● **Instruction**
Gather each line in the records below that contains the word "right" and copy those lines out.

===== Task input

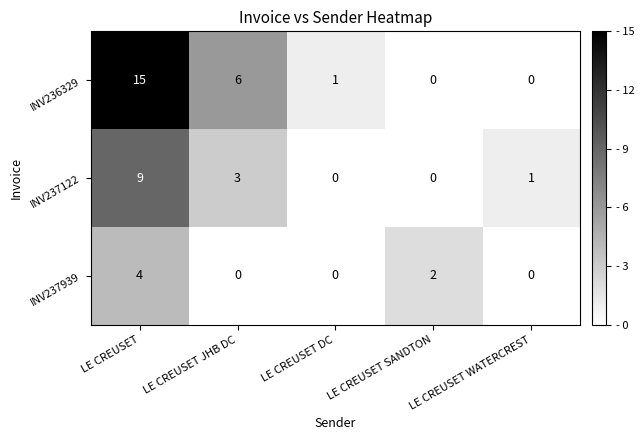

How many INV237939 values are between 0 and 2?

4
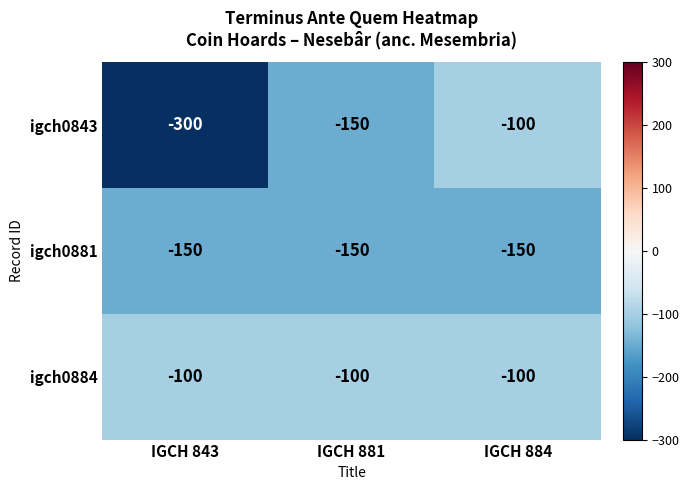

Which series changed the most between IGCH 843 and IGCH 884?

igch0843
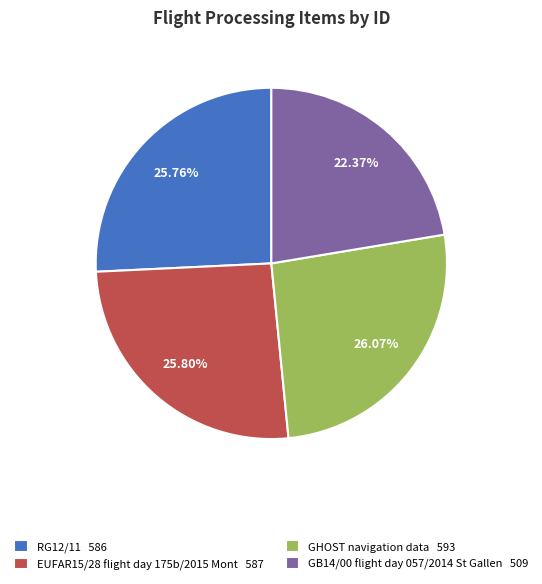

Does any single category account for the majority?

No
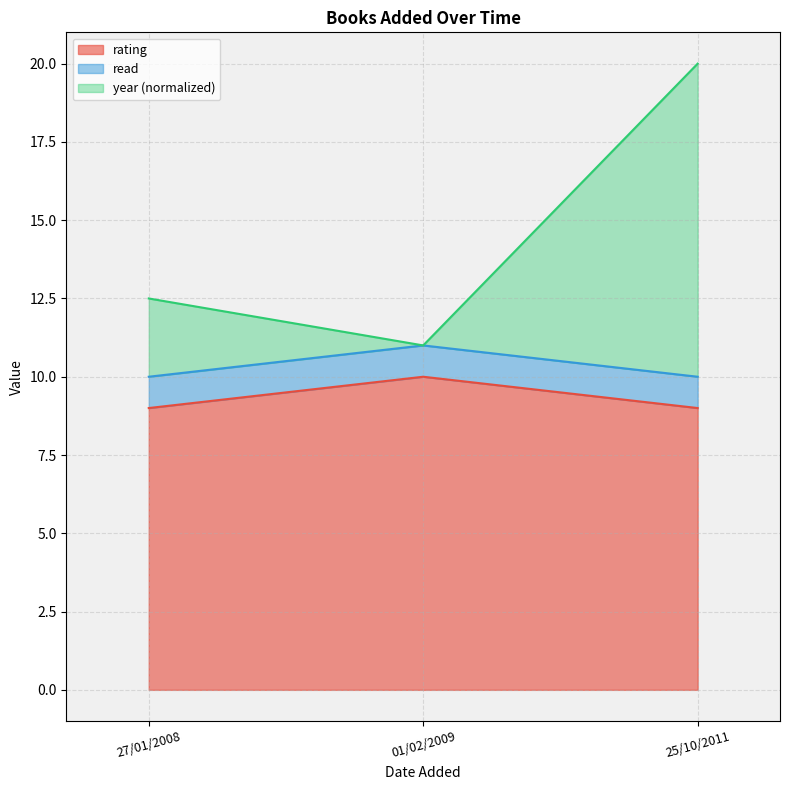

What is the maximum value shown in the chart?

20.0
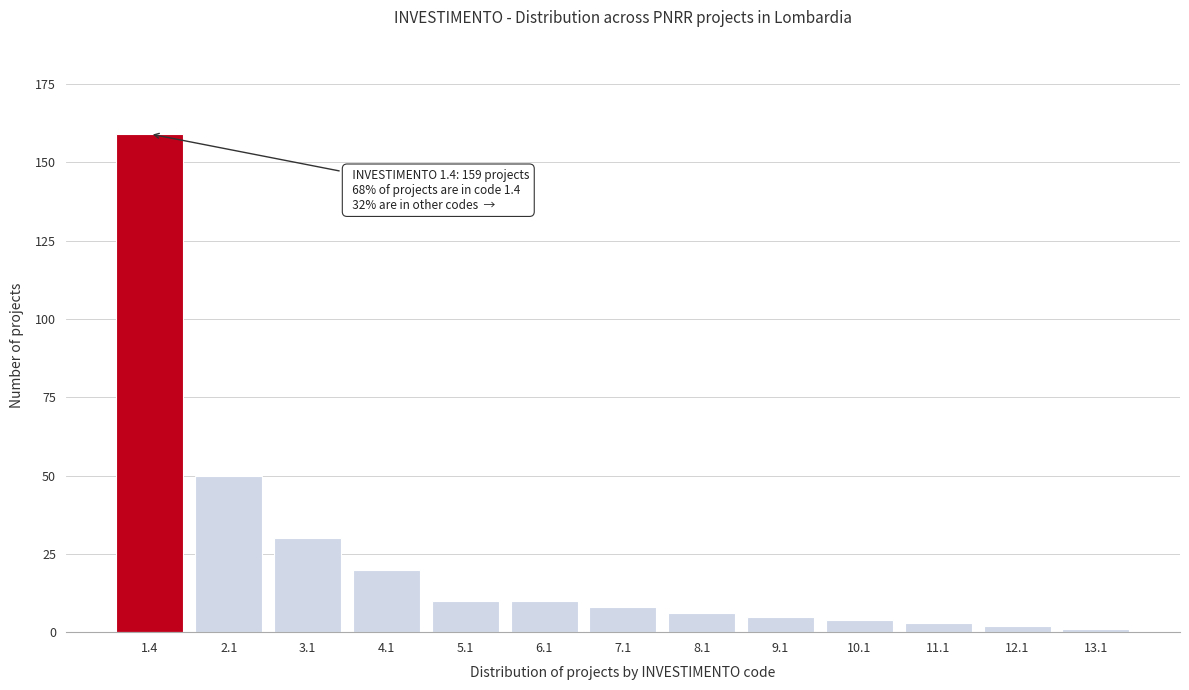

Reading right to left, list all the values displayed in this chart.

1	2	3	4	5	6	8	10	10	20	30	50	159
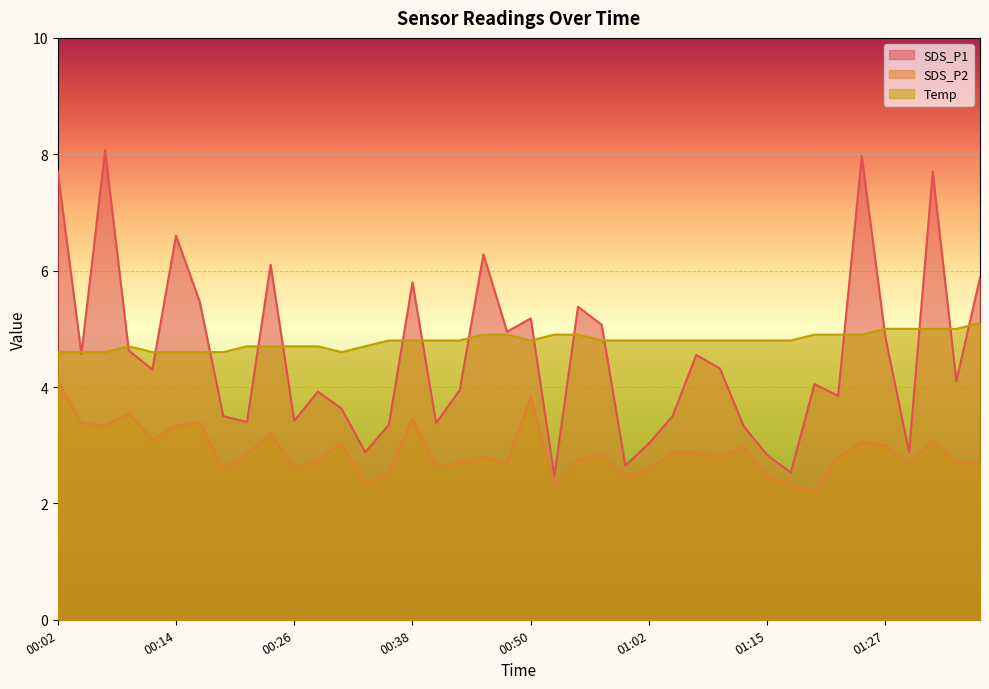

What is the sum of the SDS_P1 values at 00:33 and 00:09?

7.5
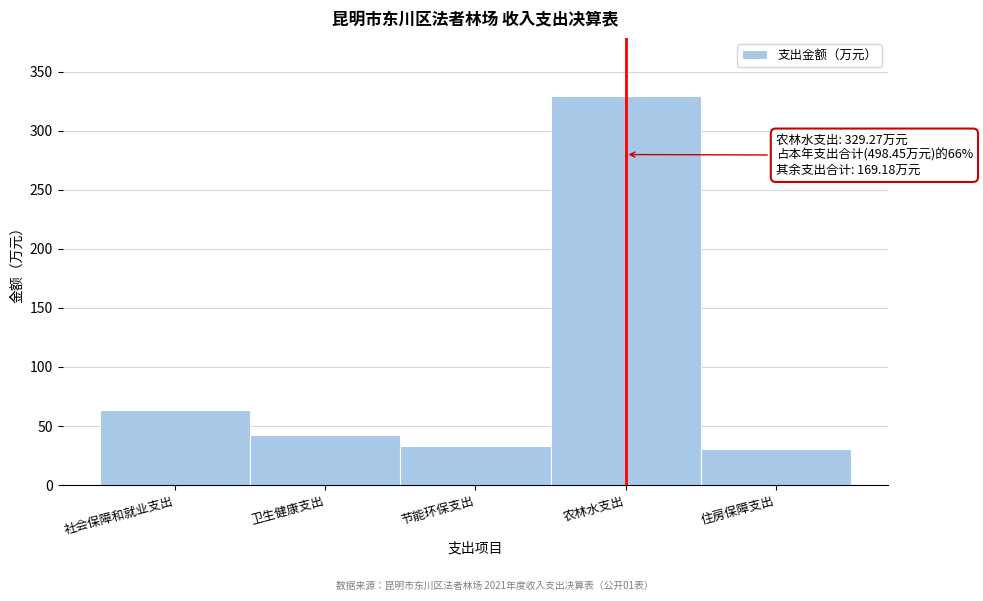

Reading right to left, transcribe all the data shown in this chart.

30.9	329.3	32.8	42.0	63.5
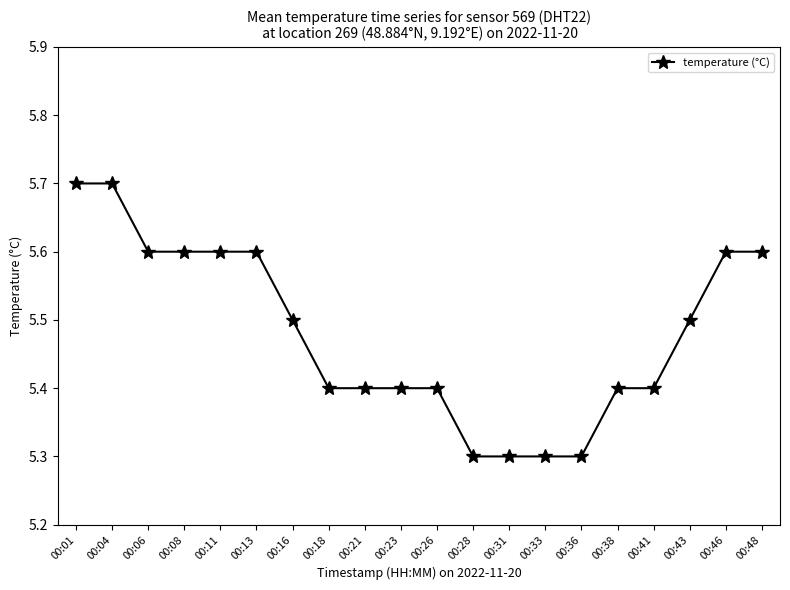

What is the sum of the values at 00:41 and 00:28?

10.7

==========

● **Exercise result**
Reading right to left, list all the values displayed in this chart.
Reading right to left, transcribe all the data shown in this chart.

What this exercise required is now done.